The house I grew up in looked remarkably like the house that Harvey Moon moved into at the beginning of Series 3 because it was our house. Victorian semi-detached house in Finsbury Park that we owned, but we lived in about a third of it and Lodgers lived in the rest. You had to put two or three pennies in the a metre to have a bath. If you really want to luxuriate, you might put four pennies in the meter to have a bath. And my mother was a little bit frustrated. She was one of those women who had been whipped out of school at an age where she couldn't fulfil her academic possibilities, because this was nineteen nineteen. Her mother had died of Spanish flu, and She had to go and work behind a sewing machine, whereas what she wanted to do was to read books and write. Did she ever write? She wrote essays and poems and had the odd thing published in sort of youth movement magazines in the thirties. The most important thing I can say is that I grew up in the belief that the finest calling was to be a writer.
The keepsakes
No book or luxury recorded for this episode.
Presenter asks
15:47Can you put your finger on what it was that made you want to leave journalism and write comedy?

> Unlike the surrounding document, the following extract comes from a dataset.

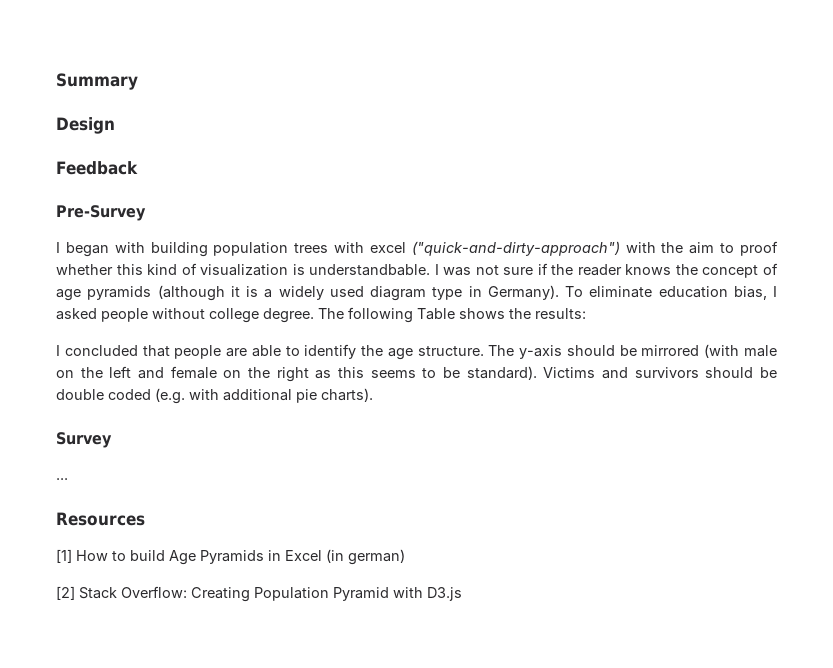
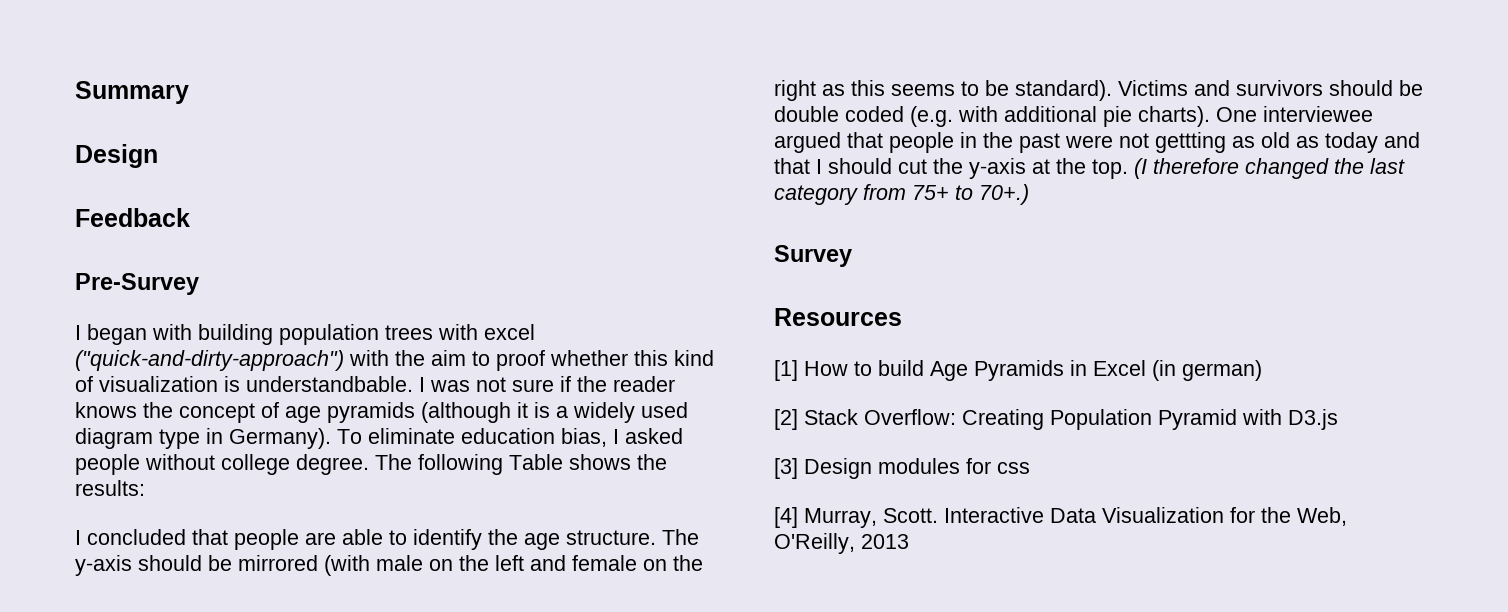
(373, 395) none -> [1216,106,1373,122] [774,132,1420,153] [774,158,1405,179] [774,184,1029,205] One interviewee argued that people in the past were not gettting as old as today and that I should cut the y-axis at the top. (I therefore changed the last category from 75+ to 70+.)
[56,478,68,480] // ... -> (852, 256) none
(462, 594) none -> [774,458,1030,479] [774,507,1347,528] [774,533,909,554] // [3] Design modules for css // [4] Murray, Scott. Interactive Data Visualization for the Web, O'Reilly, 2013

I suppose that Morris and I had been writing by the time The decision had to be made for about five years. Sending scripts into the BBC largely and getting nice rejections. I think that I always felt that and I think Maurice felt this too that if we were given this opportunity to do this thing that was beyond our realm, not to have done it would have been to have spent the rest of our life wondering what might have happened. Well, I was in a situation where if I had left, there was very little chance I could have gone back at the same level. So it was one of the few brave things I've ever done.
Presenter asks
17:14What was Frankie Howard like to work with?
Well, Frank was pretty much like you'd expect him to be, sort of a shambling, morose genius with a dead hamster on his head that no one had the nerve to refer to. I don't know whether it was funny that he wore it or that he thought no one noticed.
Presenter asks
27:48What advice would you give to aspiring writers?
Well, we do talk to writers often and we say all sorts of things. I like to say to a room of writers that the chances are that none of you will make it. But if you want to make sure that you don't make it, stop trying. It's the only craft stroke art where you've got no excuse. You can't say I'm a sculptor, but I can't afford marble. I'm a musician, but I can't afford an instrument. If you can afford a pencil and a bit of paper, you can be a writer, so you've got to write. If you've got to write. The key to comedy, I suppose, is attitude. You have to have strong attitudes for your characters. And then the dialogue comes because it's just how the character you make it sound you can't do.